Em resumo, Bob rejeita as datas radiométricas principalmente "porque não se sabe que sejam corretas". Este argumento não tem fundamento porque ele falhou em explicar como as datas poderiam estar systematically erradas. Trata-se apenas de uma vaga generalização, sem nenhum mecanismo "científico" hipotetizado para apoiá-la.
Além disso, essa rejeição (com base na "falta de certeza") implica que a crença de Bob em uma Terra jovem se baseia em algo que sobrepõe evidências "não certas" - mas sólidas. Gostaria que Bob tivesse discutido o que quer que seja que ele encontre tão convincente. Seus sete métodos de datação certamente não merecem tal investimento de confiança; aposto que ele ainda acreditaria em uma Terra jovem mesmo que fosse forçado a admitir que seus métodos são não confiáveis.

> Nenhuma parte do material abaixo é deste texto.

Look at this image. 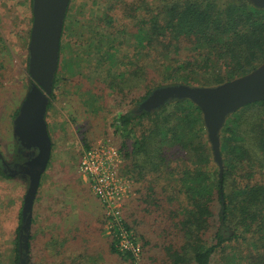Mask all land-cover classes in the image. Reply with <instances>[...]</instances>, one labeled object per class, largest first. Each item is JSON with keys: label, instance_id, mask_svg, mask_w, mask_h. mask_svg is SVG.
Instances as JSON below:
<instances>
[{"label": "trees", "instance_id": "1", "mask_svg": "<svg viewBox=\"0 0 264 264\" xmlns=\"http://www.w3.org/2000/svg\"><path fill=\"white\" fill-rule=\"evenodd\" d=\"M28 3L31 8V0ZM126 3L125 15L136 23L134 29H128L129 34L126 32L136 43L135 50L142 54L152 50L157 64L163 66L155 68L161 80L153 79L140 100L151 89L177 83L176 79L191 86H215L250 72L264 61V8L249 0H154L148 6L141 1L134 5V0ZM140 7L146 10L145 16L131 12ZM0 43L6 48L1 37ZM108 43L105 37L97 41L108 59L105 63L99 59L103 64L99 70H108L106 65H111L113 52ZM5 51H0V67ZM135 61L133 56V62L128 60L127 65ZM127 70L114 75L123 78ZM131 72L142 83L143 67L135 66ZM25 73L31 81L27 63ZM17 110L18 106L11 122ZM113 132L122 137V174L141 184L137 190L139 205L143 203L144 212L161 211L164 220L173 223L172 235L178 241L163 246L165 255L159 264H209L224 242L240 235L250 239L249 247L233 264H264V100L246 103L226 115L218 132L220 177L201 111L188 99L170 100L149 112L135 113L131 109L120 113ZM15 144L17 154L19 147ZM0 175L7 177L1 168ZM126 201L122 204L126 216L141 211L129 207ZM214 201L218 204V223L213 230ZM19 226L20 213L14 264L18 261ZM209 231L211 242L207 243ZM27 245L29 251V237ZM108 249L123 261L132 259L129 252L118 251L112 241Z\"/></svg>", "mask_w": 264, "mask_h": 264}, {"label": "rangeland", "instance_id": "2", "mask_svg": "<svg viewBox=\"0 0 264 264\" xmlns=\"http://www.w3.org/2000/svg\"><path fill=\"white\" fill-rule=\"evenodd\" d=\"M130 1L69 0L60 35L55 84L44 114L51 146L32 203L28 264H159L165 255L163 246L178 241L172 235L173 223L165 221L161 211L144 212L143 203L139 205L137 190L141 184L122 174L119 148L122 137L113 132L117 116L131 110L151 86L150 82L160 81L162 76L155 71L156 66H161L155 52L142 54L127 36L128 29H134L136 24L134 18L125 15L124 3ZM140 1L148 6L154 0H134V5ZM131 12L138 17L147 13L141 7ZM30 25L28 0H0V37L6 45L3 48L0 43V51L7 49L0 67V155L6 162L16 157L11 115L30 85L25 73ZM100 37L109 39L112 47L108 70H99L103 66L99 59L108 61L103 47L97 46ZM126 56L131 62L135 56L137 62L127 65ZM139 65L144 70L142 83L131 72ZM125 69L127 73L117 79L114 74ZM176 82L182 83L177 79ZM137 133L134 131L135 136ZM98 141L116 147L120 154L117 171L129 180L131 189L122 204L128 199L129 207L141 210L129 217L126 210L122 212L121 204L118 211L124 228L138 247L137 255L130 260L123 261L109 252L111 241L115 246L114 231L108 228L97 200L78 173L82 151ZM26 187L24 174L0 175V264H14L15 232ZM212 208L214 230L218 223L217 202H213ZM225 229L222 228L223 233ZM209 232L207 243L211 242L212 231ZM241 236L224 242L209 264H233L243 258L250 239Z\"/></svg>", "mask_w": 264, "mask_h": 264}, {"label": "water", "instance_id": "3", "mask_svg": "<svg viewBox=\"0 0 264 264\" xmlns=\"http://www.w3.org/2000/svg\"><path fill=\"white\" fill-rule=\"evenodd\" d=\"M249 1L264 8V0ZM67 3L68 0H31V25L27 43V73L31 81L12 119V135L20 148L31 151L30 159L18 164L17 171L11 169L12 164L5 161L1 167L7 176L23 172L27 175L17 230L16 264H27L32 203L40 175L50 155L51 144L44 114L57 66L59 38ZM175 99H188L200 109L212 158L220 177L222 160L219 154V129L230 112L246 103L264 100V61L250 72L215 86H191L179 82L157 86L138 101L132 111L149 112Z\"/></svg>", "mask_w": 264, "mask_h": 264}, {"label": "built area", "instance_id": "4", "mask_svg": "<svg viewBox=\"0 0 264 264\" xmlns=\"http://www.w3.org/2000/svg\"><path fill=\"white\" fill-rule=\"evenodd\" d=\"M120 160L116 147L98 141L82 151L78 173L97 200L108 228L114 231L115 247L136 256L138 247L118 216L122 200L131 192L129 180L117 171Z\"/></svg>", "mask_w": 264, "mask_h": 264}, {"label": "flooded vegetation", "instance_id": "5", "mask_svg": "<svg viewBox=\"0 0 264 264\" xmlns=\"http://www.w3.org/2000/svg\"><path fill=\"white\" fill-rule=\"evenodd\" d=\"M17 152L18 153L16 154V157H15L14 161H12V162H6L4 160V158L0 157V168L2 167V163H4V161H5L6 163H8L10 165L12 164L11 165V169H14V170L17 171V165L18 164H23L28 159H30V152H31L30 150L22 149V148L19 147V148H17ZM11 169L9 170L10 172L12 171ZM18 174H24L27 177V175L25 174V172L18 173Z\"/></svg>", "mask_w": 264, "mask_h": 264}]
</instances>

Bob aparentemente negligenciou apresentar razões críticas (para ele) pelas quais ele acredita na Terra jovem. Por que desperdiçar tempo com métodos de datação de qualidade extremamente baixa ou rejeições fracas baseadas em argumentos fracos da datação radiométrica? Por que o Bob não "trouxe as grandes armas" e discutiu as razões/evidências mais convincentes e importantes (para ele) para a crença na Terra jovem?
Agradeço ao Bob por participar; diverti-me. Não consigo deixar de sentir que o Bob não apresentou seu argumento mais forte aqui, e espero que um dia ele compense isso no talk.origins. Falando em talk.origins, gostaria de ouvir de quem conseguiu ler até aqui; entre em contato comigo por E-mail.